[Task requirements] Go through the entries below and work out how many lines include "wilayah"; give only that number.

[Dataset excerpts]
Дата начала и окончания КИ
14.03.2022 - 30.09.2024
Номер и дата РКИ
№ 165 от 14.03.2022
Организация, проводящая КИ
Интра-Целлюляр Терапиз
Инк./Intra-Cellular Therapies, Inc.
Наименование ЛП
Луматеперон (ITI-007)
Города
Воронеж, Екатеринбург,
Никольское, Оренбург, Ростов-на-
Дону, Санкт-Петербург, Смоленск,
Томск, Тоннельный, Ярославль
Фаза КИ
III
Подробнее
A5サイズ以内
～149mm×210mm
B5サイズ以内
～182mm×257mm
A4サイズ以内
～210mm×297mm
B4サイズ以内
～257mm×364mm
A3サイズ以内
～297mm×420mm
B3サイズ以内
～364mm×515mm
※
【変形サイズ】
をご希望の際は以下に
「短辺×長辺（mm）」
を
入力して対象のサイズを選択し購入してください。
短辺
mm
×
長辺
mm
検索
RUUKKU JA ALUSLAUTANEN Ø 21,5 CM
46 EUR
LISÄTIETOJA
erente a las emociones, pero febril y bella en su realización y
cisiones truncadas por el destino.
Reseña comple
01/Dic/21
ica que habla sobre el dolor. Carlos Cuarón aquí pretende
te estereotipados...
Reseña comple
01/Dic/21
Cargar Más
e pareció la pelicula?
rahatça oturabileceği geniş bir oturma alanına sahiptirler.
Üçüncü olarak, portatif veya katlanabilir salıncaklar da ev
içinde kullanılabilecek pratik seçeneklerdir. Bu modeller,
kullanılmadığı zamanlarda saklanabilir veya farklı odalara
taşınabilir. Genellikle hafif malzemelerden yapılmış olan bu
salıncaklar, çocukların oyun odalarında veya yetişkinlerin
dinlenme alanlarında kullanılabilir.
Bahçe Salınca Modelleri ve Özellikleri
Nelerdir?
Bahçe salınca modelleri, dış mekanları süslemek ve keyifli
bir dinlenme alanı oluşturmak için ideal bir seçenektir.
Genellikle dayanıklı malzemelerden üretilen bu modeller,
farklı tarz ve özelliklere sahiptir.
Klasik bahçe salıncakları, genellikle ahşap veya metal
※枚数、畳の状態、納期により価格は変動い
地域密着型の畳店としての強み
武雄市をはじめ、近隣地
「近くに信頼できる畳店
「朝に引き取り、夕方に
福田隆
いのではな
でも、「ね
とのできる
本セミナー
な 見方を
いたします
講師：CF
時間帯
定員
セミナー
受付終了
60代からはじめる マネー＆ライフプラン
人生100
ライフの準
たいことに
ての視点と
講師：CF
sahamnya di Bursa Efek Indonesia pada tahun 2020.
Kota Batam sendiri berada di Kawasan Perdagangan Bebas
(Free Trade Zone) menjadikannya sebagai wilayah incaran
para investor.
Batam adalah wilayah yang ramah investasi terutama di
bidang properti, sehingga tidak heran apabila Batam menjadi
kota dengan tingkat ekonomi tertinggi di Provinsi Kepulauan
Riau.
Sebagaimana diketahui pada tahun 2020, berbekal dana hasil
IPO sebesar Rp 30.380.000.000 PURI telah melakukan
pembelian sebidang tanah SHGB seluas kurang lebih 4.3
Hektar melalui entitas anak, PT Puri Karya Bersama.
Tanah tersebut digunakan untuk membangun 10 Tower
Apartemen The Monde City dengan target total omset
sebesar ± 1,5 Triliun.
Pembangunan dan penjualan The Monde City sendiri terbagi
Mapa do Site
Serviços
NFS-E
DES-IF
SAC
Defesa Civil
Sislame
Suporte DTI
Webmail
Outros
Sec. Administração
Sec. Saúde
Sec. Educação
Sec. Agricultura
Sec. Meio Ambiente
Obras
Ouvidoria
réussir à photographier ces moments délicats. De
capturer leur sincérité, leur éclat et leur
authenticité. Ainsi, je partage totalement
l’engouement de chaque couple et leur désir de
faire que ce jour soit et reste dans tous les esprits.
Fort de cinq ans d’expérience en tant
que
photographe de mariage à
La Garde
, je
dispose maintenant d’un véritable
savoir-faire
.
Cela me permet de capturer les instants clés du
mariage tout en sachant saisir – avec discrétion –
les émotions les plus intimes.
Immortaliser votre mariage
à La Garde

[Answer to this task] 2